El Sistema de Transporte Colectivo (STC) Metro de la Ciudad de México ha oficializado una nueva normativa que prohíbe estrictamente el comercio informal basado en el uso de altavoces o gritos para promocionar mercancías. Esta medida, que entró en vigor recientemente, busca reducir la contaminación auditiva y mejorar la movilidad de los miles de usuarios que transitan diariamente por la red de transporte público más importante del país. Según lo establecido, los comerciantes que hagan caso omiso a esta disposición podrán enfrentar sanciones económicas que ascienden hasta los 23,000 pesos.
La decisión responde a las constantes quejas de los usuarios sobre la saturación en los pasillos y la dificultad para transitar debido a la presencia de vendedores que utilizan dispositivos electrónicos para amplificar sus ofertas publicitarias. Las autoridades del Metro han señalado que esta regulación es parte de un esfuerzo integral para recuperar el orden dentro de las estaciones y garantizar un entorno más seguro y accesible para los pasajeros. La vigilancia para hacer cumplir este reglamento se ha intensificado en las líneas con mayor afluencia de personas.
De acuerdo con la información difundida por el organismo, el personal de seguridad y vigilancia del STC tiene la facultad de realizar recorridos constantes para detectar a quienes infrinjan la nueva norma. En caso de detectar el uso de bocinas o gritos, los elementos procederán a exhortar al retiro de los vendedores o, en su defecto, a la aplicación de la sanción económica correspondiente mediante los mecanismos administrativos establecidos por el gobierno capitalino.

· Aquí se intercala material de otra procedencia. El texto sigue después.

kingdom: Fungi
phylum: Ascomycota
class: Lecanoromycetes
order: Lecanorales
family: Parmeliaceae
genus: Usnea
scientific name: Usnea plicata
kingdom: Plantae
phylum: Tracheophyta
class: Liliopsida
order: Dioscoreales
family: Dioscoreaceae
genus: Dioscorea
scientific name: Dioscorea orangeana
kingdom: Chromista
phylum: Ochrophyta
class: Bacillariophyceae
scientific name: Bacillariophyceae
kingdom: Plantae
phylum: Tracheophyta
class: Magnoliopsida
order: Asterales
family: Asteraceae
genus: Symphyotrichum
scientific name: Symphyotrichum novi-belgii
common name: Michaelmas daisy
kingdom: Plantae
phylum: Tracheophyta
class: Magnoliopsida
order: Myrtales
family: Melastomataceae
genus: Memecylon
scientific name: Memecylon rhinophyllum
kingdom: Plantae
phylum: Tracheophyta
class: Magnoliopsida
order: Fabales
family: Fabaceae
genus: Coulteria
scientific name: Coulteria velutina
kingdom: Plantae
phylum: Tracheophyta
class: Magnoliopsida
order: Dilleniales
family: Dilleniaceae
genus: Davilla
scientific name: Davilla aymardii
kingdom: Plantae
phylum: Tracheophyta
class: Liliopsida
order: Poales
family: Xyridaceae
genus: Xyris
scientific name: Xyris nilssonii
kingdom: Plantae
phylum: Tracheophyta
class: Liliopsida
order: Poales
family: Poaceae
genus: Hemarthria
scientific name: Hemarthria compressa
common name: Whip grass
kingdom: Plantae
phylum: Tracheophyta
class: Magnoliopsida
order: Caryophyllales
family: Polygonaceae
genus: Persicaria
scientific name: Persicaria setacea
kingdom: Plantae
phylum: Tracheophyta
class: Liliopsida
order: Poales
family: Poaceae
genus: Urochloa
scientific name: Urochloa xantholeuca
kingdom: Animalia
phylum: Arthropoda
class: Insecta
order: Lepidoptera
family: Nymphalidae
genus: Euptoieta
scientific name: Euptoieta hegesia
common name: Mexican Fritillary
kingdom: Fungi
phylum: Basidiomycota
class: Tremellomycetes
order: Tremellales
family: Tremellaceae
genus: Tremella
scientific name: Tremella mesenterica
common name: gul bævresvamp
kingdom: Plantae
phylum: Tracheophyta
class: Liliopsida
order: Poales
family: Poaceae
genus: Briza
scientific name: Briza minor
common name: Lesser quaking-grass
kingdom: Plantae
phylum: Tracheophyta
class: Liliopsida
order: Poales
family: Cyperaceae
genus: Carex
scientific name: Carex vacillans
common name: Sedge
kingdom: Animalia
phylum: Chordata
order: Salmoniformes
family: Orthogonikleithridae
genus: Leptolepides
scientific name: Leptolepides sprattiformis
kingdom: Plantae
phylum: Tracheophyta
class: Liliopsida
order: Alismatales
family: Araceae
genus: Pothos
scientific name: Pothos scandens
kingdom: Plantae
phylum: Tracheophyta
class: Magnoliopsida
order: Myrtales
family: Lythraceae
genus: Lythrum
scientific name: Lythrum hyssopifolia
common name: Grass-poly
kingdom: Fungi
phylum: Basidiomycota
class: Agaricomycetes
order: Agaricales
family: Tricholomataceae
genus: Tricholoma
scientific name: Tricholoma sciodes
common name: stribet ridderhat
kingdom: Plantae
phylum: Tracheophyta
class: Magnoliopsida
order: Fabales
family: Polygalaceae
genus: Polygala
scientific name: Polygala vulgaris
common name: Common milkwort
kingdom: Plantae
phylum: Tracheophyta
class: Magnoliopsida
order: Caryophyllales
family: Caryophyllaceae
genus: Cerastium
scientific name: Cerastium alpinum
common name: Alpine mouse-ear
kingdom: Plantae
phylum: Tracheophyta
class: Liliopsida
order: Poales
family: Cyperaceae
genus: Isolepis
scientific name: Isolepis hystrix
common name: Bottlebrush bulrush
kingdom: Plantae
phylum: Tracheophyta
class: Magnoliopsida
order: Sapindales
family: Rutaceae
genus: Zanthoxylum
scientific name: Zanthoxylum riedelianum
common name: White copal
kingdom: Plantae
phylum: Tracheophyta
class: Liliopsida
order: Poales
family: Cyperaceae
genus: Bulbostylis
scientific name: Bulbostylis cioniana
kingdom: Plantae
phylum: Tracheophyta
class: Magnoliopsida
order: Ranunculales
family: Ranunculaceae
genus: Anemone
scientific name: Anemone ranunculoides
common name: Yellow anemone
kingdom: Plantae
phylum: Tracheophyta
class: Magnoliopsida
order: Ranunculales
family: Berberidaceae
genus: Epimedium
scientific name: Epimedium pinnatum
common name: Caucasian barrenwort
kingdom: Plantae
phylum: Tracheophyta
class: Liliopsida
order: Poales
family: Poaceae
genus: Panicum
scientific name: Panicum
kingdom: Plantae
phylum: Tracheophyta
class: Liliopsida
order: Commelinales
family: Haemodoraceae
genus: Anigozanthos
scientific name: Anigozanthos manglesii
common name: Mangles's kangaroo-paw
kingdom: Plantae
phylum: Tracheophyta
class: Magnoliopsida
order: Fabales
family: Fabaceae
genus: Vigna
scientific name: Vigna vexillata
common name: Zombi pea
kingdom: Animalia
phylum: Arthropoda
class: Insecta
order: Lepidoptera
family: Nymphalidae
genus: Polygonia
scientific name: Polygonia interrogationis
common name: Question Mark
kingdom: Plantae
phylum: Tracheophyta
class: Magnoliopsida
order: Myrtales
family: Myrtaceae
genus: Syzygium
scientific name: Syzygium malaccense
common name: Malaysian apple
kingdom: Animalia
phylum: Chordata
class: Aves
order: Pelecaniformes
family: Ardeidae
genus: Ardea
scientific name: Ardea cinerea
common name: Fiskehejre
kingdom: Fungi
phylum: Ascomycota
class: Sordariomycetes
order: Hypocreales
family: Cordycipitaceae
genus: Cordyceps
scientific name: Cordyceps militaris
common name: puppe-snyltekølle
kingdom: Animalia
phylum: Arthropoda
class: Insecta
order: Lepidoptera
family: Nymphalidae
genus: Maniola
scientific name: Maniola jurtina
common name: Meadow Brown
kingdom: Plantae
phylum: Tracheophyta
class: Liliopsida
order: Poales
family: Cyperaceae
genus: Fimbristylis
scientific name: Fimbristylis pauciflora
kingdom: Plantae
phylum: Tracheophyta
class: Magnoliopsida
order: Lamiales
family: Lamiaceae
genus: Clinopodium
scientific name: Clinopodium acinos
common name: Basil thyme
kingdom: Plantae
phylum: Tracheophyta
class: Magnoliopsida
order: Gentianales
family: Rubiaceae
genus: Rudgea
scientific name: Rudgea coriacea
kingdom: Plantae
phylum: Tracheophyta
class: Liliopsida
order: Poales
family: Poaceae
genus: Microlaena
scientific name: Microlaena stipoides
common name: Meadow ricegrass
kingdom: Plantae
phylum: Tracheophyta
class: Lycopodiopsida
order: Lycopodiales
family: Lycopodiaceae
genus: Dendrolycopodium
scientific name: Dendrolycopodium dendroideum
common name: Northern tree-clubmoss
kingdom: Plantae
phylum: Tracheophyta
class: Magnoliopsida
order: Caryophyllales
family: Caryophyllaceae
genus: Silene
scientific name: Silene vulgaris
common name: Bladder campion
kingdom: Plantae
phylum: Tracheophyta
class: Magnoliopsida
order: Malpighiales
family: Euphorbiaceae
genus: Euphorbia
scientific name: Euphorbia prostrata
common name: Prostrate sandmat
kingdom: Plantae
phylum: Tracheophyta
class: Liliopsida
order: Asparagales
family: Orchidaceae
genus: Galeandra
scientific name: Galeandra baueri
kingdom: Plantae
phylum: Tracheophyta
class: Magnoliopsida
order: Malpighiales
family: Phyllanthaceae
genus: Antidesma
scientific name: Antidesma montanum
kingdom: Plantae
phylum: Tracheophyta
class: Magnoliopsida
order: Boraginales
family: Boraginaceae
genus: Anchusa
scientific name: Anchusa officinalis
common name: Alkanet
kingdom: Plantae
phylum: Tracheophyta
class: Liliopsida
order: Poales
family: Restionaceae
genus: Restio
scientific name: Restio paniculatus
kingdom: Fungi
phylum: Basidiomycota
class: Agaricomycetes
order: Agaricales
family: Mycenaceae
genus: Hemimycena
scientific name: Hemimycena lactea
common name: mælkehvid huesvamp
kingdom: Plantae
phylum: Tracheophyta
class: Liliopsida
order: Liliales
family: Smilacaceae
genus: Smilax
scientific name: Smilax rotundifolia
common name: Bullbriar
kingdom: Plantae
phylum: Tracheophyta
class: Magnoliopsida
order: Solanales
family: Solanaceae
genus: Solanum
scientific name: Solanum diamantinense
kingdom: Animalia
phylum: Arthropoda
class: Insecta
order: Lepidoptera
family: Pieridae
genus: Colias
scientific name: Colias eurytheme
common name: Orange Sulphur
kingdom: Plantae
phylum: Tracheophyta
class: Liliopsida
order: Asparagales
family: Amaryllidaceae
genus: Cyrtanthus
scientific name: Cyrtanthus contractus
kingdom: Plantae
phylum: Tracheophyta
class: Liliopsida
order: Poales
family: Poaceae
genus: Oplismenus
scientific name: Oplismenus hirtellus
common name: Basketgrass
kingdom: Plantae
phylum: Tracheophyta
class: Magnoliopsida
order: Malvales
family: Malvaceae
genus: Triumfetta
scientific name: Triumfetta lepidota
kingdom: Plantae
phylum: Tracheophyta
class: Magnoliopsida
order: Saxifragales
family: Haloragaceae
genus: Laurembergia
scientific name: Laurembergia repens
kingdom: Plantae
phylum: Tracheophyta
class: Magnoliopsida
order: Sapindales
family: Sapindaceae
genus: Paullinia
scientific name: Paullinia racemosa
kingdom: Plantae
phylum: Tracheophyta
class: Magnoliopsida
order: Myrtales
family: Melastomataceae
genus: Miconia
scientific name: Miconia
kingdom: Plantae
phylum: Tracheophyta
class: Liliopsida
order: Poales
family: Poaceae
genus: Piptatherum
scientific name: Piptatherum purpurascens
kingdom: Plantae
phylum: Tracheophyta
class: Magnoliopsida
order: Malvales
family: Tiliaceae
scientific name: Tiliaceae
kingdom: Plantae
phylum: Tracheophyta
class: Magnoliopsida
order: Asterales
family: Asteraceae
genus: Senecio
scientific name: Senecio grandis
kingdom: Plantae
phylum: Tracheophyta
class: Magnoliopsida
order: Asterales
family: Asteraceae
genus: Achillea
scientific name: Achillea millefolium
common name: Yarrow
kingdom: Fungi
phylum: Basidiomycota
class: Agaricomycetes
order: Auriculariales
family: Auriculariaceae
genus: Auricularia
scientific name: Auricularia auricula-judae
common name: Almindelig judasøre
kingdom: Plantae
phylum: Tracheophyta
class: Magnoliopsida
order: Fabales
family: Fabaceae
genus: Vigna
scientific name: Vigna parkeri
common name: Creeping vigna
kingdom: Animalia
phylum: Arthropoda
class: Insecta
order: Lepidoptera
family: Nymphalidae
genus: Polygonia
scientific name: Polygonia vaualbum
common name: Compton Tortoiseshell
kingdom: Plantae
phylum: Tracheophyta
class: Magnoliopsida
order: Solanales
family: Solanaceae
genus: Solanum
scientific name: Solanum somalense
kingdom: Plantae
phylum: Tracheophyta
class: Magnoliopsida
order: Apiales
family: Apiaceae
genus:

Esta medida ha generado diversas reacciones entre los usuarios y los comerciantes de la zona. Mientras que un sector de la ciudadanía celebra la reducción de los niveles de ruido y la liberación de los espacios de paso, algunos colectivos de vendedores han manifestado su preocupación por el impacto económico que esta restricción podría tener en sus actividades diarias. Por su parte, las autoridades mantienen la postura de que el cumplimiento de la norma es indispensable para el correcto funcionamiento del servicio de transporte público.
Finalmente, el STC Metro ha instado a la población a colaborar reportando cualquier conducta que contravenga las reglas de convivencia dentro de las estaciones. La administración capitalina reafirmó su compromiso con la mejora de la experiencia de viaje, asegurando que se mantendrán las acciones necesarias para erradicar las prácticas que obstruyen la movilidad dentro de los transbordos y andenes de toda la red.